Rousseau, J.S.; Betts, M.G. 2022. Factors influencing transferability in species distribution models. . Ecography. 2022(7). doi:https://doi.org/10.1111/ecog.06060


Species distribution models (SDMs) provide insights into species' ecology and distributions and are frequently used to guide conservation priorities. However, many uses of SDMs require model transferability, which refers to the degree to which a model built in one place or time can successfully predict distributions in a different place or time.

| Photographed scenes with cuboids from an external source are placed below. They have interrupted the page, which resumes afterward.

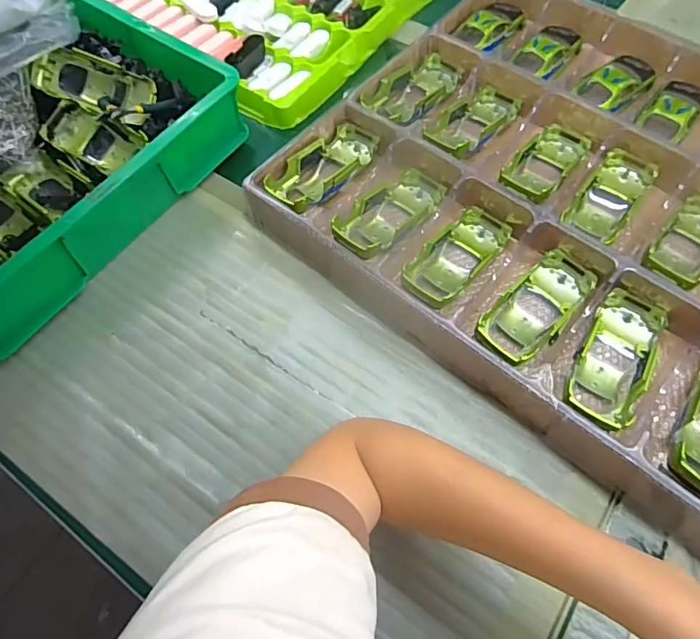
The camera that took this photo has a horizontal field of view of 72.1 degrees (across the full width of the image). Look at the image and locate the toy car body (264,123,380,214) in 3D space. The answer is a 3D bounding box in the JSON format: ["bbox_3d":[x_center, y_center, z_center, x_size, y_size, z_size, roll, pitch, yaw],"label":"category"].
[{"bbox_3d":[-0.024,-0.157,0.497,0.064,0.035,0.136,38,73,18],"label":"toy car body"}]

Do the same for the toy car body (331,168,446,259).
[{"bbox_3d":[0.037,-0.101,0.476,0.056,0.030,0.135,37,57,18],"label":"toy car body"}]

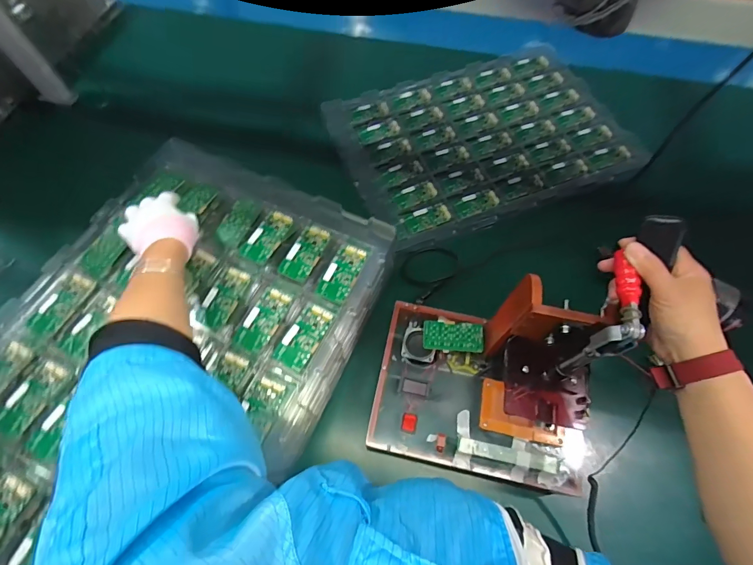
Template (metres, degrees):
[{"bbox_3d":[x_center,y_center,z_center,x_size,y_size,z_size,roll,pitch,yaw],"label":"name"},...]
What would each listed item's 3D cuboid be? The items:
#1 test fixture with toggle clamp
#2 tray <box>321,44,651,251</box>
[{"bbox_3d":[0.154,0.114,0.482,0.292,0.332,0.232,10,65,4],"label":"test fixture with toggle clamp"},{"bbox_3d":[0.240,-0.347,0.902,0.634,0.044,0.454,-19,66,-9],"label":"tray"}]

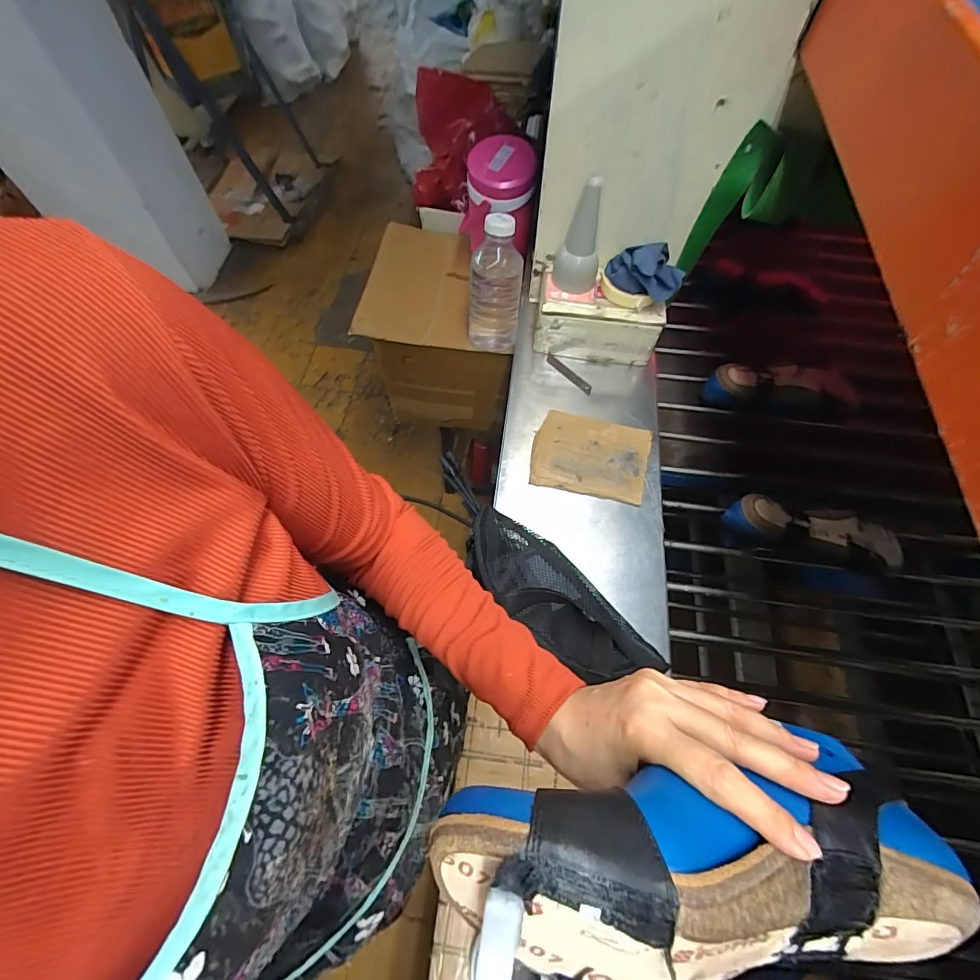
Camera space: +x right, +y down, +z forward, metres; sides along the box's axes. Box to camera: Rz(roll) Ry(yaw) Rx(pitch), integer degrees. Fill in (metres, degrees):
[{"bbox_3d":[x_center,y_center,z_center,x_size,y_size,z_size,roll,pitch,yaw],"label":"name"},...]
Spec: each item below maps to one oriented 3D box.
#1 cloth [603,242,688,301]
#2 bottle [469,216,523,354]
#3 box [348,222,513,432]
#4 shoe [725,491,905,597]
[{"bbox_3d":[0.230,-0.327,0.673,0.107,0.057,0.065,11,63,3],"label":"cloth"},{"bbox_3d":[0.009,-0.355,0.802,0.090,0.216,0.080,6,63,1],"label":"bottle"},{"bbox_3d":[-0.108,-0.348,1.051,0.306,0.302,0.295,4,63,0],"label":"box"},{"bbox_3d":[0.461,0.069,0.652,0.245,0.075,0.094,14,64,5],"label":"shoe"}]

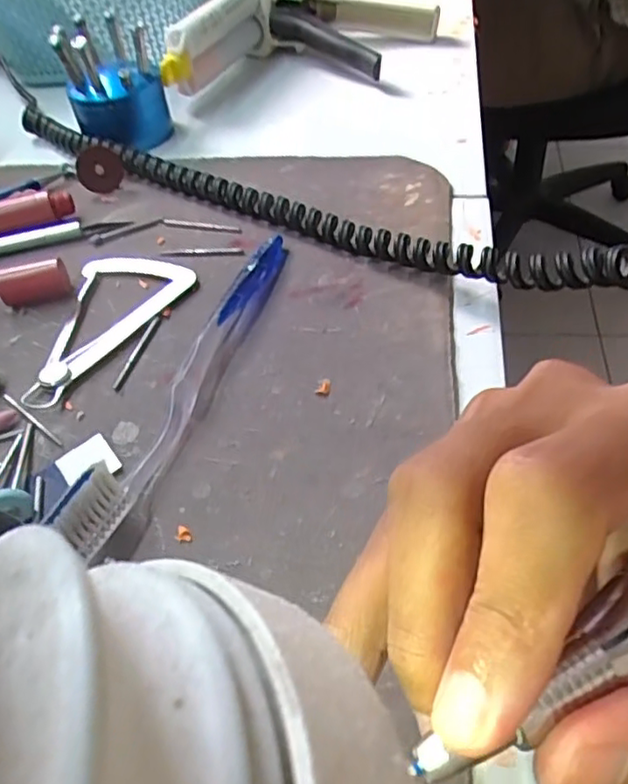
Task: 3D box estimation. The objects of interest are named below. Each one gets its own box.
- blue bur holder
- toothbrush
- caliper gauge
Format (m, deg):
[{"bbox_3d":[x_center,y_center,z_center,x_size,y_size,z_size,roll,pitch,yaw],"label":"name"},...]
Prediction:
[{"bbox_3d":[-0.128,-0.200,0.408,0.057,0.068,0.055,-17,48,-9],"label":"blue bur holder"},{"bbox_3d":[-0.047,-0.014,0.256,0.018,0.024,0.175,9,49,14],"label":"toothbrush"},{"bbox_3d":[-0.104,-0.036,0.296,0.061,0.005,0.097,26,55,27],"label":"caliper gauge"}]

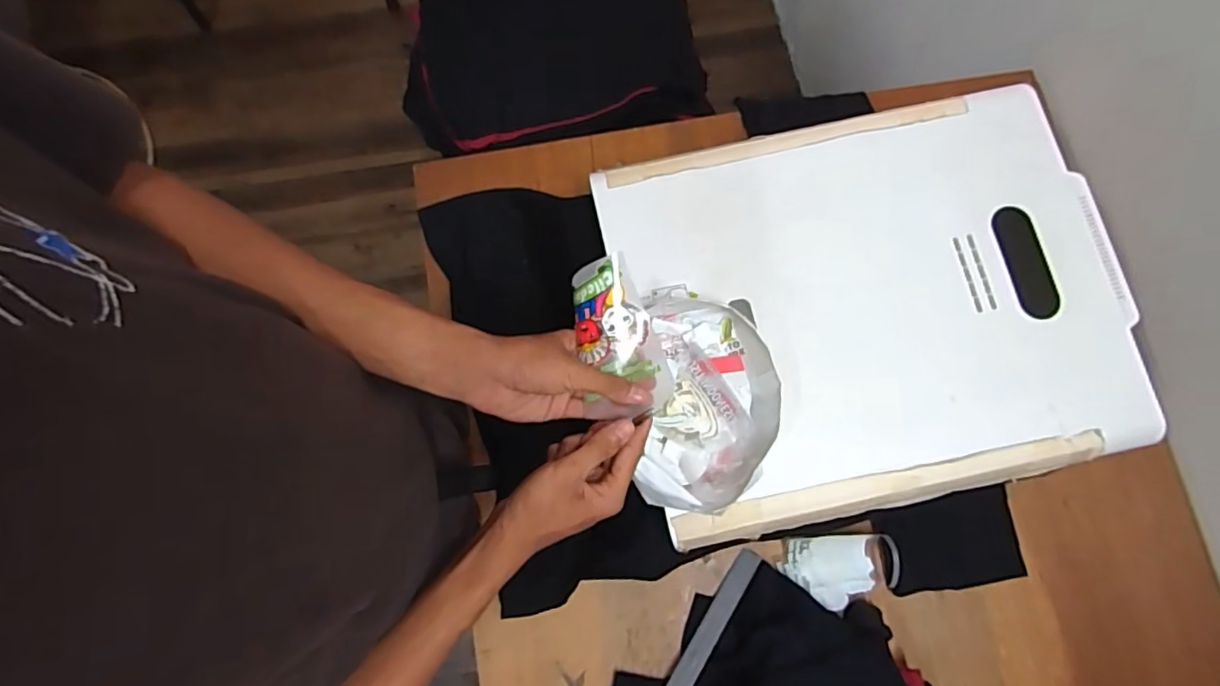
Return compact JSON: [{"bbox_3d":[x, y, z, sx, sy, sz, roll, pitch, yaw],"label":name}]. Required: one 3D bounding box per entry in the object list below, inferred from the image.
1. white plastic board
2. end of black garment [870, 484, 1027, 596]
[{"bbox_3d":[0.272,-0.044,0.617,0.496,0.030,0.405,-12,80,-3],"label":"white plastic board"},{"bbox_3d":[0.407,0.240,0.718,0.168,0.018,0.107,-10,80,-3],"label":"end of black garment"}]

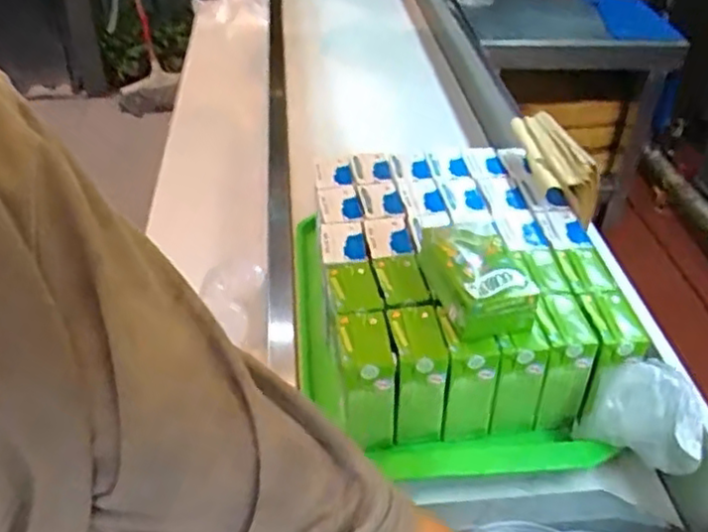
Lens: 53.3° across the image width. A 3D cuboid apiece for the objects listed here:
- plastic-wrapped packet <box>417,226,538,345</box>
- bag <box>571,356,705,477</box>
[{"bbox_3d":[0.101,0.007,0.603,0.067,0.036,0.124,-9,38,-11],"label":"plastic-wrapped packet"},{"bbox_3d":[0.236,0.121,0.574,0.092,0.078,0.046,19,41,23],"label":"bag"}]

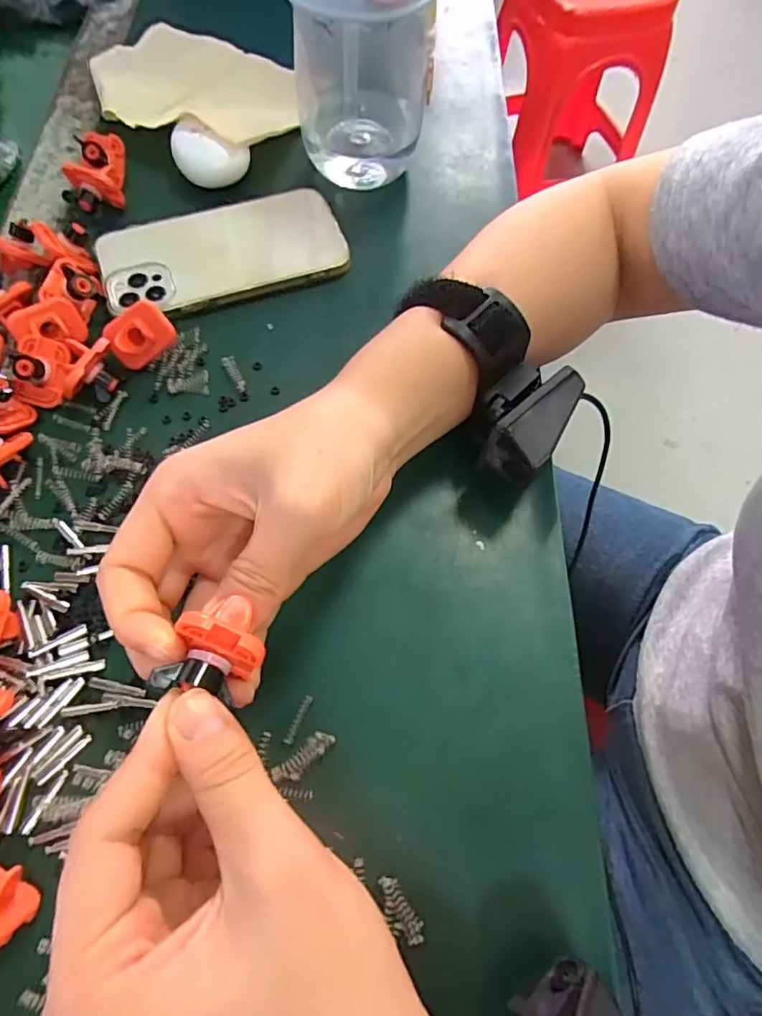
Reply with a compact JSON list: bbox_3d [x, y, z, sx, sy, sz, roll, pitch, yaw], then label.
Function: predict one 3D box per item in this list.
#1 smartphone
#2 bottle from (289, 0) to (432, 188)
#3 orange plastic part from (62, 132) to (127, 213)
[{"bbox_3d":[-0.095,-0.155,0.340,0.141,0.015,0.069,-19,68,-10],"label":"smartphone"},{"bbox_3d":[-0.013,-0.282,0.325,0.083,0.157,0.079,19,66,6],"label":"bottle"},{"bbox_3d":[-0.184,-0.216,0.358,0.033,0.024,0.050,-4,66,-4],"label":"orange plastic part"}]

If a species' model has high spatial transferability, the relationship between abundance and predictor variables should be consistent across a geographical distribution. We used Breeding Bird Surveys, climate and remote sensing data, and a novel method for quantifying model transferability to test whether SDMs can be transferred across the geographic ranges of 129 species of North American birds. We also assessed whether species' traits are correlated with model transferability. We expected that prediction accuracy between modeled regions should decrease with 1) geographical distance, 2) degree of extrapolation and 3) the distance from the core of a species' range. Our results suggest that very few species have a high model transferability index (MTI). Species with large distributions, with distributions located in areas with low topographic relief, and with short lifespans are more likely to exhibit low transferability. Transferability between modeled regions also decreased with geographical distance and degree of extrapolation. We expect that low transferability in SDMs potentially resulted from both ecological non-stationarity (i.e. biological differences within a species across its range) and over-extrapolation. Accounting for non-stationarity and extrapolation should substantially increase the prediction success of species distribution models, therefore enhancing the success of conservation efforts.